Une mise en scène nerveuse, inventive, rythmée, des dialogues riches, incisifs et percutants, une bande-son intelligente et trois comédiens pluridisciplinaires absolument épatants, nous font vivre un grand moment de théâtre… Lorsque je qualifie cette pièce de « spectacle total », c’est qu’en plus de la part de comédie, on y a introduit d’autres disciplines telles que la danse, le chant, le mime, les accents.

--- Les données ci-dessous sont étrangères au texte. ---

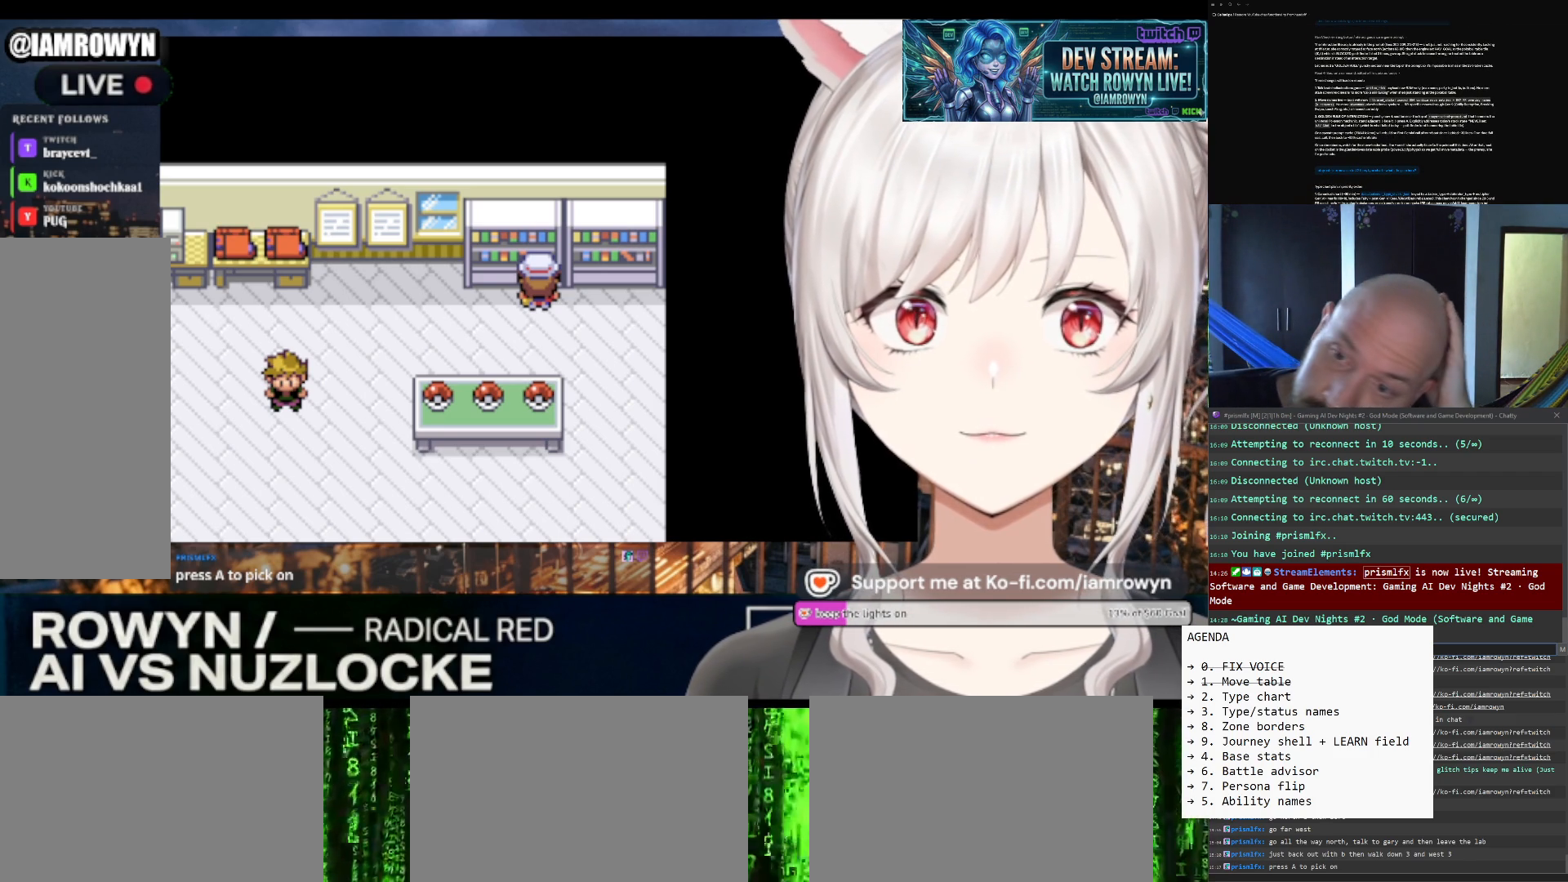
{"buttons": ["DPAD_UP"], "events": []}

Effectivement, les trois acteurs nous embarquent dans un véritable show. Il fallait de la part d’Eric Bu une sacrée force de conviction pour réussir à obtenir de ses comédiens une telle diversité, une telle palette de jeu. Je suis convaincu que Sophie Forte, Christine Gagnepain et Stéphane Giletta sont allés au-delà de son exigence tant ils sont performants. Il règne entre eux un profond esprit de troupe. Leur plaisir d’être ensemble et leur complicité sont tellement évidents qu’ils passent la rampe et nous emportent dans un beau moment de partage.

 


Dans le rôle de François Dolto, Sophie Forte se révèle carrément époustouflante. Elle s’avère aussi crédible en gamine de 8 ans qu’en vieille dame de près de 80 ans. Avec sa bonne bouille, sa voix et ses rires enfantins, son regard candide, elle nous fait comprendre combien l’enfance de François Marette a été loin d’être un long fleuve tranquille… Plus tard, devenue adulte, elle nous rappelle le caractère affirmé et la parole acérée de la Grande Dame de la psychanalyse pour enfants.


Christine Gagnepain (la mère, la fille, etc…) et Stéphane Giletta (le père, l’ange gardien, etc…) jouent à eux deux tous les personnages qui ont jalonné et accompagné la vie de Françoise Dolto. Là aussi, on assiste à une performance étonnante. Ils savent tout faire ! Stéphane Giletta possède en outre une réjouissante aptitude à prendre tous les accents. Grâce à lui, on croise les psychanalystes René Laforgue et Jacques Lacan, Jean Rostand, les animateurs radio et télé Jacques Pradel et Bernard Pivot, mais aussi Boris Dolto, le mari, et Carlos, l’un des deux fils. Un générique réellement haut de gamme !

Enfin, cerise sur le Dolto, j’ai eu le privilège d’assister à cette pièce dans le théâtre de l’Agoreine de Bourg-la-Reine, ville où résidait au début de 20ème siècle la famille maternelle de Françoise. Elle y repose d’ailleurs en compagnie de son mari et de son fils Carlos. C’était donc d’autant plus émouvant.